Помогла мне не отвага, а стыд. Стыд за нелепость своего положения, за то, что я вынужден играть по чужим и навязанным мне правилам, за то, что другие участники этой неведомой игры заставили меня позабыть о том, что всё это – не всерьёз, розыгрыш. Неужели я так и буду ползать по паркету, прячась от своих страхов как шестилетний мальчишка?

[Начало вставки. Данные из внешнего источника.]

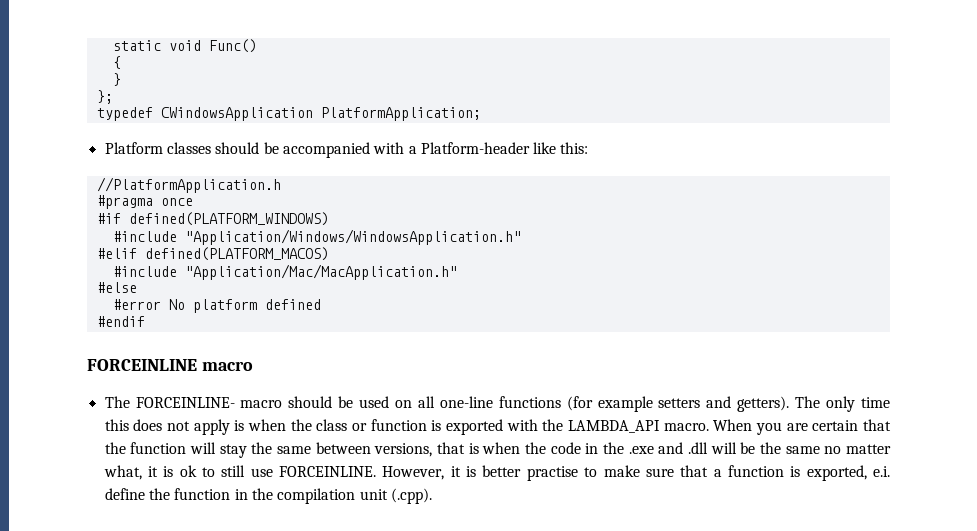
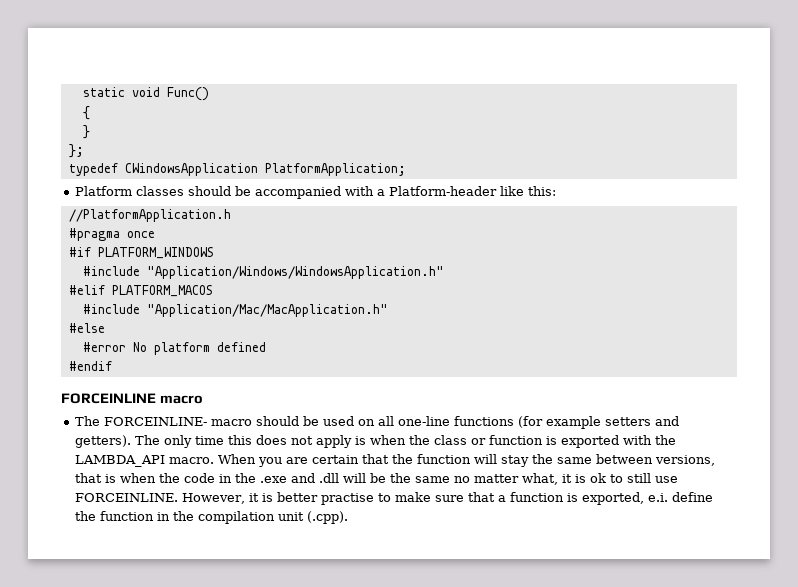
[128,212,329,226] defined(PLATFORM_WINDOWS) -> [97,247,214,259] PLATFORM_WINDOWS
[144,247,329,261] defined(PLATFORM_MACOS) -> [111,285,213,297] PLATFORM_MACOS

В шесть лет со мной приключилась любопытная история. Родители оставили меня дома одного, как они делали довольно часто – в детстве я был спокойным, самостоятельным и при этом предсказуемым, а моя самодостаточность не то чтобы граничила с аутизмом, но вполне избавляла мать и отца от этических сомнений и нормальной в случае других детей тревоги. Мальчик ведёт себя совсем как взрослый, шалить не станет, будет тихонько играть в конструктор или читать книжку – сущий ангел; не то, что соседский. По поводу незнакомых взрослых, которые могут звонить в дверь, я был чётко проинструктирован. Если в дверном глазке был чужой человек, открывать запрещалось. Милиционеры, пожарные, водопроводчики, – как бы они ни выглядели и что бы ни говорили – нельзя даже было спрашивать, кто там, и никогда – заговаривать с посторонними на улице и отвечать на их вопросы. Меня убедили, что этот простой кодекс полностью оградит меня от любых опасностей, а на самый крайний случай оставался телефон в родительской комнате, по которому можно было набрать написанный прямо на нём номер районного отделения милиции. Сделать это мне так и не представилось случая.
Однако в тот раз, о котором я рассказываю, произошло нечто непредвиденное. Уже начинало темнеть, и я, кажется, пошёл на кухню, чтобы сделать себе бутерброд.
Этот звук раздался из соседней комнаты – дверь в неё была приотворена, но не широко, так что увидеть из коридора то, что творилось внутри, я не мог. Звук был громкий и отчётливый; перепутать его с чем-либо было невозможно. Единственное, что могло бы заставить меня задуматься – это именно его чрезмерная громкость. Однако объяснение можно найти всему.
Так или иначе, в соседней комнате, где, разумеется, никого не было и не могло быть, кто-то тяжело дышал.
Историями о привидениях я никогда не увлекался, хотя в шесть лет уже довольно бегло читал: заботясь о моём воспитании, родители подкладывали мне вполне материалистические и жизнеутверждающие книги, вроде сказок Джанни Родари и Кристиана Пино. Только выросши и просмотрев любимую в детстве книжку сказок, я не без удивления и некоторого ехидства открыл, что Кристиан Пино был председателем французской Компартии. Пусть его перевод на русский и объяснялся соображениями конъюнктуры и прочей интернациональной дружбы, но сказки председатель писал совершенно волшебные – во всех смыслах. Однако руководящий пост не мог не накладывать на сказочника определённых обязательств: призраков, ведьм и прочих глупостей в его произведениях не было. Впрочем, и без них обходилось прекрасно. То же и с Родари, Алексеем Толстым, Степаном Писаховым и Туве Янссон. Весь этот перечень доброй детской литературы, прошедшей суровый отбор редакторов Детлита, я привожу здесь только для одного: чтобы пояснить, насколько я был не готов ко встрече с привидениями.
Меня натаскивали на оборону квартиры от угрозы, исходящей извне. Дверь мои родители изображали если и не непреодолимой, то уж точно —вполне осязаемой и реальной преградой на пути гипотетических грабителей. Я таким положением был вполне удовлетворён и о существовании других возможностей даже не задумывался.
Представить себе, что в наш дом кто-то проник, минуя входную дверь, я не сумел, о фантомах почти ничего не знал и при этом был полностью уверен, что никто из знакомых мне людей в квартире находиться не может. В итоге, усевшись на полу в прихожей и, так и не отважившись приоткрыть пошире дверь в комнату, я заревел от ужаса. Когда в промежутках между долгими воплями я затихал, чтобы набрать в грудь воздуха, из комнаты явственно слышалось человеческое дыхание.